INSTRUCTIONS TO FOLLOW :: Please reproduce the full listing exactly, with nothing added.
-------- AVAILABLE DATA --------
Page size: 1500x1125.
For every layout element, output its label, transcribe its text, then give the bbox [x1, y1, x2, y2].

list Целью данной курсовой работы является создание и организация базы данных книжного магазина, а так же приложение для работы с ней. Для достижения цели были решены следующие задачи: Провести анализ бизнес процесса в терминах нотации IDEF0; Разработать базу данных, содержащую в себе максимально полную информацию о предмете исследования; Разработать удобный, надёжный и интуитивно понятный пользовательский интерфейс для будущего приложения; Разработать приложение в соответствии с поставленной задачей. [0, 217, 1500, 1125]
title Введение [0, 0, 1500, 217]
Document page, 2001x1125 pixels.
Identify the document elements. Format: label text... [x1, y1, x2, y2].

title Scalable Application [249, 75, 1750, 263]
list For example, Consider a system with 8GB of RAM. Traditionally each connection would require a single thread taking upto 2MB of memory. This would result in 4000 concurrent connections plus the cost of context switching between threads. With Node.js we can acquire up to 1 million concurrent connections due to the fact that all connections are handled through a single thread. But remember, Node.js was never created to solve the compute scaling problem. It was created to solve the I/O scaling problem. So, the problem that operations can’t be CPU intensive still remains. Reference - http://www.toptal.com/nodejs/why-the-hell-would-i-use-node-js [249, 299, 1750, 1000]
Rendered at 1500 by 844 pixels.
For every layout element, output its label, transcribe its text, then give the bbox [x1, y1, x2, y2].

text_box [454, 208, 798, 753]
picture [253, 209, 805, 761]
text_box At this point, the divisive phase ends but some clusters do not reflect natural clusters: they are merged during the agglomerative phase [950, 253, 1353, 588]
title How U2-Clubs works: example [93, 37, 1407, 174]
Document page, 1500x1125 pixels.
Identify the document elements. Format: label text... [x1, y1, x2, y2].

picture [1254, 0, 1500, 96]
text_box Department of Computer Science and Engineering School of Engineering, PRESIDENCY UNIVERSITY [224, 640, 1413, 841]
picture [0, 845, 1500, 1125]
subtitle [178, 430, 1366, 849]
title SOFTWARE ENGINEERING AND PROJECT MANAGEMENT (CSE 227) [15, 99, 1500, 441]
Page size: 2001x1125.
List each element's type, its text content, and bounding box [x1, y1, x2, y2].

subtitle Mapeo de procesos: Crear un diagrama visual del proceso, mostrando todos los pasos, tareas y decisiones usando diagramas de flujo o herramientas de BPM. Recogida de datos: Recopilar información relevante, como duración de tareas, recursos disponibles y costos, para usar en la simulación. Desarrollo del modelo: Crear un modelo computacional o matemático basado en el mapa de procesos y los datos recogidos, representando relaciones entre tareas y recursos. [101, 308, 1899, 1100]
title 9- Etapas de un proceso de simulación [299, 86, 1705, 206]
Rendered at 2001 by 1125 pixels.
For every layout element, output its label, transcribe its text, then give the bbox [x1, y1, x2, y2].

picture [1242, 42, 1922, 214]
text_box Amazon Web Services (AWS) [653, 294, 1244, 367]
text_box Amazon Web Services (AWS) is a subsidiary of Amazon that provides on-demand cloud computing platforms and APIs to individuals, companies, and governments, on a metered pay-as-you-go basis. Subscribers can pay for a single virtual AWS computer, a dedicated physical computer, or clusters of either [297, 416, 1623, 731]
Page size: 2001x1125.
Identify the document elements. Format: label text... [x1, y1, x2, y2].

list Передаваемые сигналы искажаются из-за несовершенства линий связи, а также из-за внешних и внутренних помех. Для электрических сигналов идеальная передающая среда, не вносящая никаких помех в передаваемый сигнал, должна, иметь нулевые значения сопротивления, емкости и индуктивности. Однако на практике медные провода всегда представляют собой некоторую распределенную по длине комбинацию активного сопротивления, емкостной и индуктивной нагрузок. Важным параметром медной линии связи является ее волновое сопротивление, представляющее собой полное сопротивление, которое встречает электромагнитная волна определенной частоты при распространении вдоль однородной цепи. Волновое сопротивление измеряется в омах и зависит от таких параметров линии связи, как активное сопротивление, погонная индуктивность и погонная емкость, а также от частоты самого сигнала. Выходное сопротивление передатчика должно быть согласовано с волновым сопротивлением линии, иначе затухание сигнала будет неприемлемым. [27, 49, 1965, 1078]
--------
YOUR SOLUTION ::
Page size: 1500x1125.
For every layout element, output its label, transcribe its text, then give the bbox [x1, y1, x2, y2].

list Целью данной курсовой работы является создание и организация базы данных книжного магазина, а так же приложение для работы с ней. Для достижения цели были решены следующие задачи: Провести анализ бизнес процесса в терминах нотации IDEF0; Разработать базу данных, содержащую в себе максимально полную информацию о предмете исследования; Разработать удобный, надёжный и интуитивно понятный пользовательский интерфейс для будущего приложения; Разработать приложение в соответствии с поставленной задачей. [0, 217, 1500, 1125]
title Введение [0, 0, 1500, 217]
Document page, 2001x1125 pixels.
Identify the document elements. Format: label text... [x1, y1, x2, y2].

title Scalable Application [249, 75, 1750, 263]
list For example, Consider a system with 8GB of RAM. Traditionally each connection would require a single thread taking upto 2MB of memory. This would result in 4000 concurrent connections plus the cost of context switching between threads. With Node.js we can acquire up to 1 million concurrent connections due to the fact that all connections are handled through a single thread. But remember, Node.js was never created to solve the compute scaling problem. It was created to solve the I/O scaling problem. So, the problem that operations can’t be CPU intensive still remains. Reference - http://www.toptal.com/nodejs/why-the-hell-would-i-use-node-js [249, 299, 1750, 1000]
Rendered at 1500 by 844 pixels.
For every layout element, output its label, transcribe its text, then give the bbox [x1, y1, x2, y2].

text_box [454, 208, 798, 753]
picture [253, 209, 805, 761]
text_box At this point, the divisive phase ends but some clusters do not reflect natural clusters: they are merged during the agglomerative phase [950, 253, 1353, 588]
title How U2-Clubs works: example [93, 37, 1407, 174]
Document page, 1500x1125 pixels.
Identify the document elements. Format: label text... [x1, y1, x2, y2].

picture [1254, 0, 1500, 96]
text_box Department of Computer Science and Engineering School of Engineering, PRESIDENCY UNIVERSITY [224, 640, 1413, 841]
picture [0, 845, 1500, 1125]
subtitle [178, 430, 1366, 849]
title SOFTWARE ENGINEERING AND PROJECT MANAGEMENT (CSE 227) [15, 99, 1500, 441]
Page size: 2001x1125.
List each element's type, its text content, and bounding box [x1, y1, x2, y2].

subtitle Mapeo de procesos: Crear un diagrama visual del proceso, mostrando todos los pasos, tareas y decisiones usando diagramas de flujo o herramientas de BPM. Recogida de datos: Recopilar información relevante, como duración de tareas, recursos disponibles y costos, para usar en la simulación. Desarrollo del modelo: Crear un modelo computacional o matemático basado en el mapa de procesos y los datos recogidos, representando relaciones entre tareas y recursos. [101, 308, 1899, 1100]
title 9- Etapas de un proceso de simulación [299, 86, 1705, 206]
Rendered at 2001 by 1125 pixels.
For every layout element, output its label, transcribe its text, then give the bbox [x1, y1, x2, y2].

picture [1242, 42, 1922, 214]
text_box Amazon Web Services (AWS) [653, 294, 1244, 367]
text_box Amazon Web Services (AWS) is a subsidiary of Amazon that provides on-demand cloud computing platforms and APIs to individuals, companies, and governments, on a metered pay-as-you-go basis. Subscribers can pay for a single virtual AWS computer, a dedicated physical computer, or clusters of either [297, 416, 1623, 731]
Page size: 2001x1125.
Identify the document elements. Format: label text... [x1, y1, x2, y2].

list Передаваемые сигналы искажаются из-за несовершенства линий связи, а также из-за внешних и внутренних помех. Для электрических сигналов идеальная передающая среда, не вносящая никаких помех в передаваемый сигнал, должна, иметь нулевые значения сопротивления, емкости и индуктивности. Однако на практике медные провода всегда представляют собой некоторую распределенную по длине комбинацию активного сопротивления, емкостной и индуктивной нагрузок. Важным параметром медной линии связи является ее волновое сопротивление, представляющее собой полное сопротивление, которое встречает электромагнитная волна определенной частоты при распространении вдоль однородной цепи. Волновое сопротивление измеряется в омах и зависит от таких параметров линии связи, как активное сопротивление, погонная индуктивность и погонная емкость, а также от частоты самого сигнала. Выходное сопротивление передатчика должно быть согласовано с волновым сопротивлением линии, иначе затухание сигнала будет неприемлемым. [27, 49, 1965, 1078]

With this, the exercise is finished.